Monday, November 21, 2011

Market Uncertainties Impede Organ Market Development

My posted comment about organ sales on Cafe Hayek blog, "Free the Market. Save Lives." by Don Boudreaux:
Market prices, or as might be said in a Coasean framework, negotiated prices, include a bundle of legal rights and warranties related to the sale in addition to the item. Markets are most liquid and most accurately priced when all relevant information is available, such as when there is some standardization or fungibility of the product for sale. To me, market impediments and not illegality are stopping the sale of organs and development of an organ market.

In an organ sale, there is a lot of asymmetric information. The provider of the organ knows a lot more about his/her health, family's medical history and previous habits, such as alcohol use, drug use, smoking, high fat diets, exercise, etc.

The organ providers who are younger, healthy, ate healthy diets, exercised, refrained from drinking and smoking, and come from families with long life expectancy will want a market that allows them to capture a higher price for their better quality organs. The others with the less healthy organs will want a market that obscures or ignores the quality of their organs in order to obtain a price higher than under full disclosure.

Since standardization is impossible for organ sales (the organ quality will vary by individual), attaching product warranties to sales facilitates market transactions and alleviates many asymmetric information problems, but creates a new set of problems.

Should someone who gives up a kidney for cash, have to return the cash if the kidney is defective, disease-ridden, short-lived, fails in the recipient, etc?

Should organ sales be limited to only those providers who have healthier lifestyles, better genetics and who can provide a higher quality organ?

□ □ □

- EXERCISE INSTRUCTIONS
Give again, word for word, the part of the organ-market post that opens with the words containing "Since standardization is" and closes with "higher quality organ?".

- DATA EXCERPTS
□ □ □

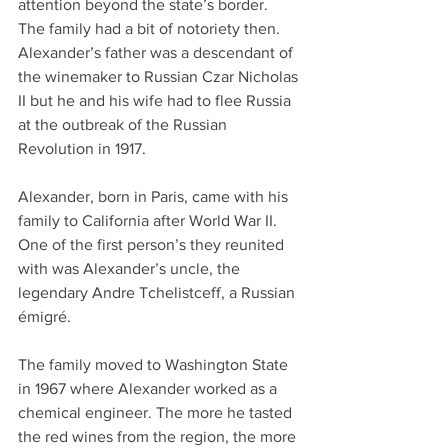
attention beyond the state’s border. 
The family had a bit of notoriety then. 
Alexander’s father was a descendant of 
the winemaker to Russian Czar Nicholas 
II but he and his wife had to flee Russia 
at the outbreak of the Russian 
Revolution in 1917. 
Alexander, born in Paris, came with his 
family to California after World War II. 
One of the first person’s they reunited 
with was Alexander’s uncle, the 
legendary Andre Tchelistceff, a Russian 
émigré. 
The family moved to Washington State 
in 1967 where Alexander worked as a 
chemical engineer. The more he tasted 
the red wines from the region, the more 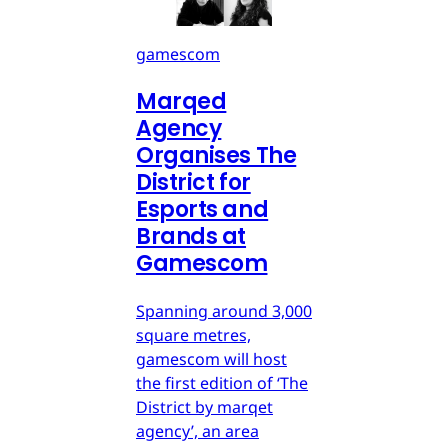
gamescom
Marqed
Agency
Organises The
District for
Esports and
Brands at
Gamescom
Spanning around 3,000
square metres,
gamescom will host
the first edition of ‘The
District by marqet
agency’, an area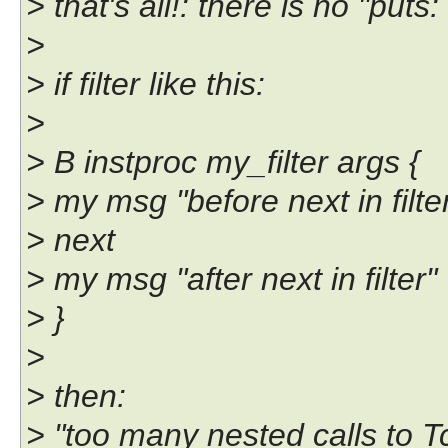
> that's all!: there is no "puts:
>
> if filter like this:
>
> B instproc my_filter args {
> my msg "before next in filte
> next
> my msg "after next in filter"
> }
>
> then:
> "too many nested calls to T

□ □ □

- ANSWER
Since standardization is impossible for organ sales (the organ quality will vary by individual), attaching product warranties to sales facilitates market transactions and alleviates many asymmetric information problems, but creates a new set of problems.

Should someone who gives up a kidney for cash, have to return the cash if the kidney is defective, disease-ridden, short-lived, fails in the recipient, etc?

Should organ sales be limited to only those providers who have healthier lifestyles, better genetics and who can provide a higher quality organ?